- 과제 설명: 아래 기록 중 "What is the range" 문구가 있는 줄에서 시작해 "Reading right to" 문구가 있는 줄에서 멈추고, 양 끝 줄을 포함한 그 사이의 줄만 한 글자도 바꾸지 말고 그대로 출력하세요.
::: 제공된 기록
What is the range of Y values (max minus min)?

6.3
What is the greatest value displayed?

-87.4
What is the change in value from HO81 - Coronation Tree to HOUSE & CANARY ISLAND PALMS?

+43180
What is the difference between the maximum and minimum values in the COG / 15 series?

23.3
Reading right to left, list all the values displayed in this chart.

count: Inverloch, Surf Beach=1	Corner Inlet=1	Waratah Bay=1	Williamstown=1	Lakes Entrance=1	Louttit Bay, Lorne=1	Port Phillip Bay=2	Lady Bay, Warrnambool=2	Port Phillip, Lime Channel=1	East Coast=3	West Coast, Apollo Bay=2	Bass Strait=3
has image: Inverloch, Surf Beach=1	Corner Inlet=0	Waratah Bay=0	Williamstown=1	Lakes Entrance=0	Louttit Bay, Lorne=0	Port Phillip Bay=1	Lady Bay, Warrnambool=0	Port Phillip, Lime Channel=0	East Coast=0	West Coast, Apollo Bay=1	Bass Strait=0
::::::
::: 제공된 기록
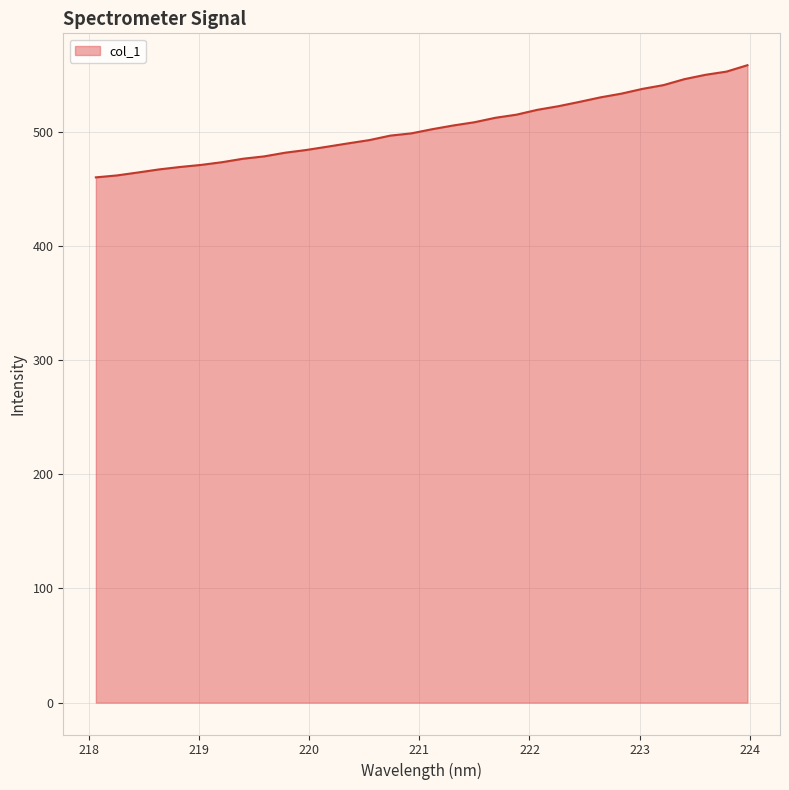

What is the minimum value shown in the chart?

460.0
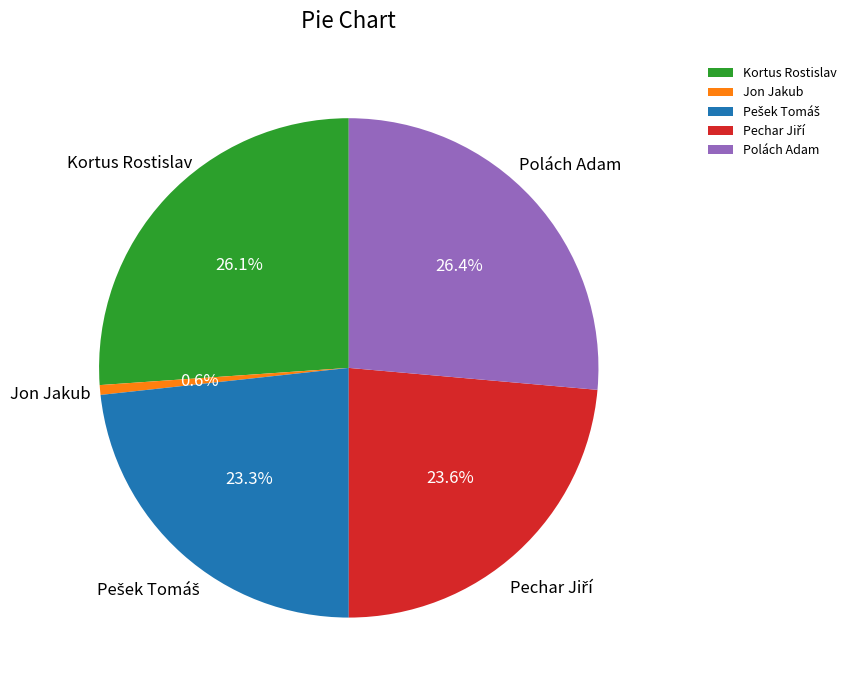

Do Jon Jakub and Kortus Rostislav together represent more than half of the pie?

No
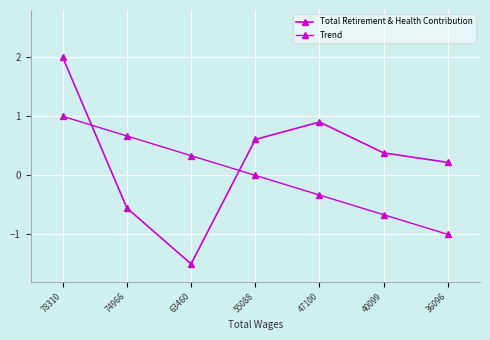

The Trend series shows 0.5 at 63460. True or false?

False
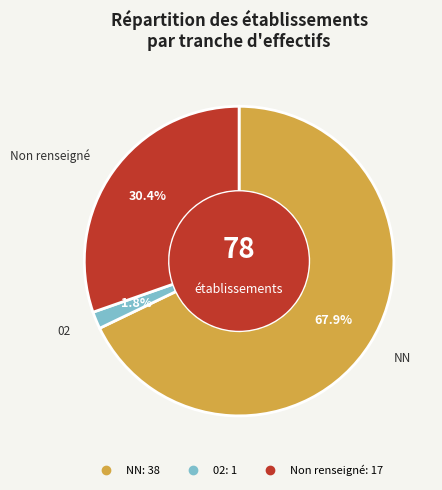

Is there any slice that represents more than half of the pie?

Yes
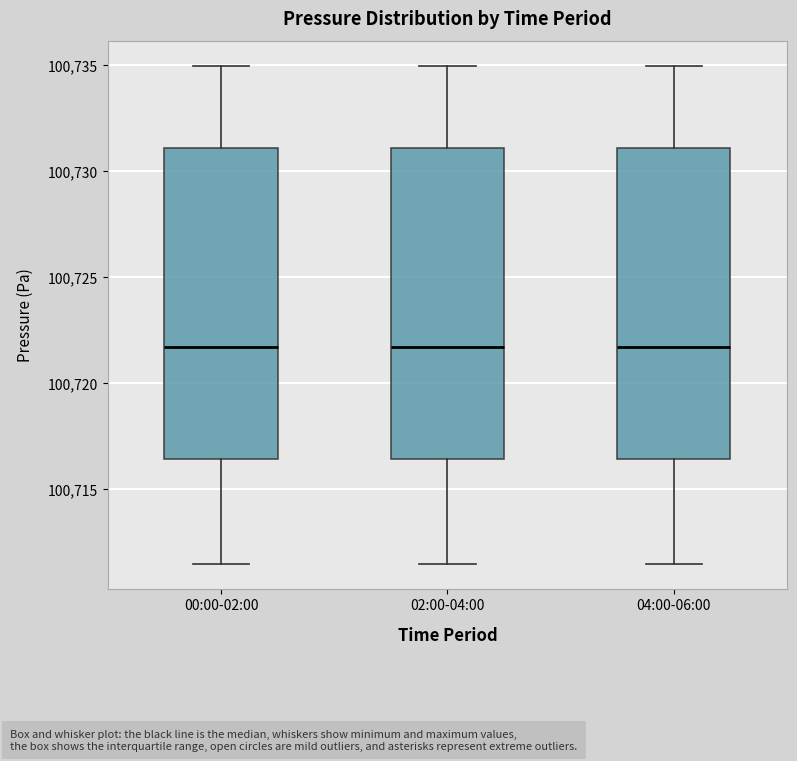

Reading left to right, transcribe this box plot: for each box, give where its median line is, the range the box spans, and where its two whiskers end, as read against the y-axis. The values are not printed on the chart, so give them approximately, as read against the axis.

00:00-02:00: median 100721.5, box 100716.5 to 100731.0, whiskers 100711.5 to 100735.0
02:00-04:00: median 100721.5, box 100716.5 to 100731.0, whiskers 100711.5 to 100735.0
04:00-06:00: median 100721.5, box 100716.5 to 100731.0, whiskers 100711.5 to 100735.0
::::::
- 결과:
What is the range of Y values (max minus min)?

6.3
What is the greatest value displayed?

-87.4
What is the change in value from HO81 - Coronation Tree to HOUSE & CANARY ISLAND PALMS?

+43180
What is the difference between the maximum and minimum values in the COG / 15 series?

23.3
Reading right to left, list all the values displayed in this chart.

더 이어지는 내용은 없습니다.